Material to process:
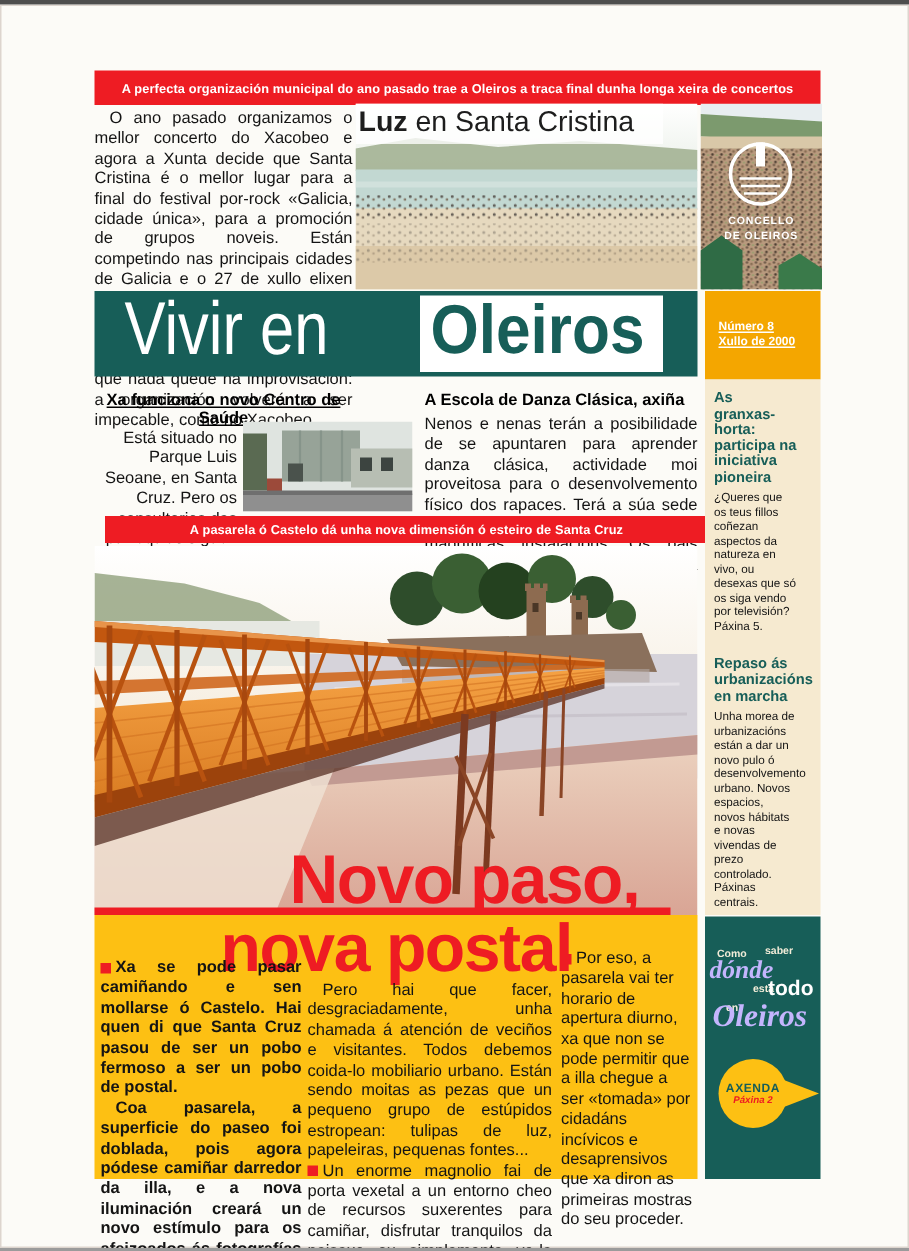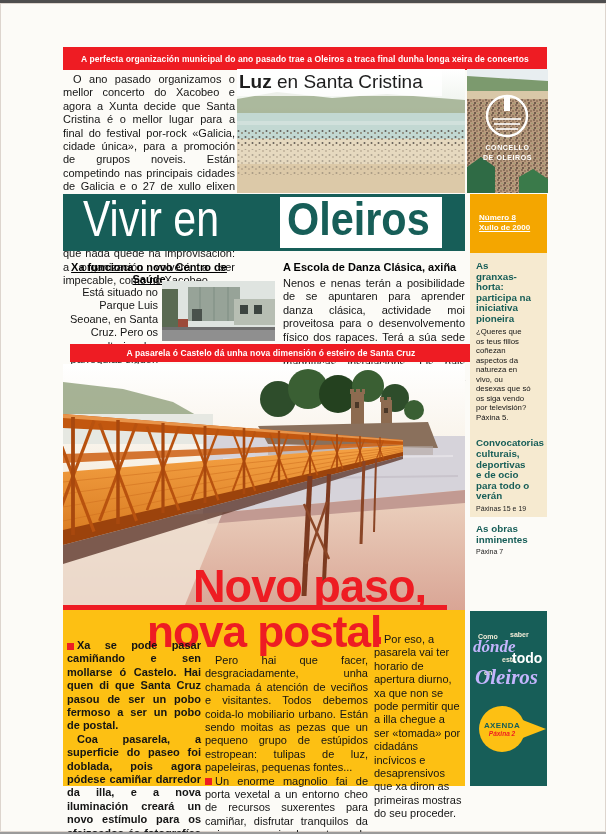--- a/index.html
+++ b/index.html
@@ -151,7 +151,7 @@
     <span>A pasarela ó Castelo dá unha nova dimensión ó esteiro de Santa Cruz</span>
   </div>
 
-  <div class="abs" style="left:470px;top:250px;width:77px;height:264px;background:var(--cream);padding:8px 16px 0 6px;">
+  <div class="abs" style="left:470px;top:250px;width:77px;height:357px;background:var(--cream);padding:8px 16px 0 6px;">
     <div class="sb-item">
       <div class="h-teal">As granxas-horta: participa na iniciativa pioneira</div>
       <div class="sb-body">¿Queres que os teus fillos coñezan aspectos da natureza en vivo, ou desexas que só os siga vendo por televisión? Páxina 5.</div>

Requirement: Reproduce all the material exactly, omitting images.

Answer for this exercise:
--- a/index.html
+++ b/index.html
@@ -151,7 +151,7 @@
     <span>A pasarela ó Castelo dá unha nova dimensión ó esteiro de Santa Cruz</span>
   </div>
 
-  <div class="abs" style="left:470px;top:250px;width:77px;height:264px;background:var(--cream);padding:8px 16px 0 6px;">
+  <div class="abs" style="left:470px;top:250px;width:77px;height:357px;background:var(--cream);padding:8px 16px 0 6px;">
     <div class="sb-item">
       <div class="h-teal">As granxas-horta: participa na iniciativa pioneira</div>
       <div class="sb-body">¿Queres que os teus fillos coñezan aspectos da natureza en vivo, ou desexas que só os siga vendo por televisión? Páxina 5.</div>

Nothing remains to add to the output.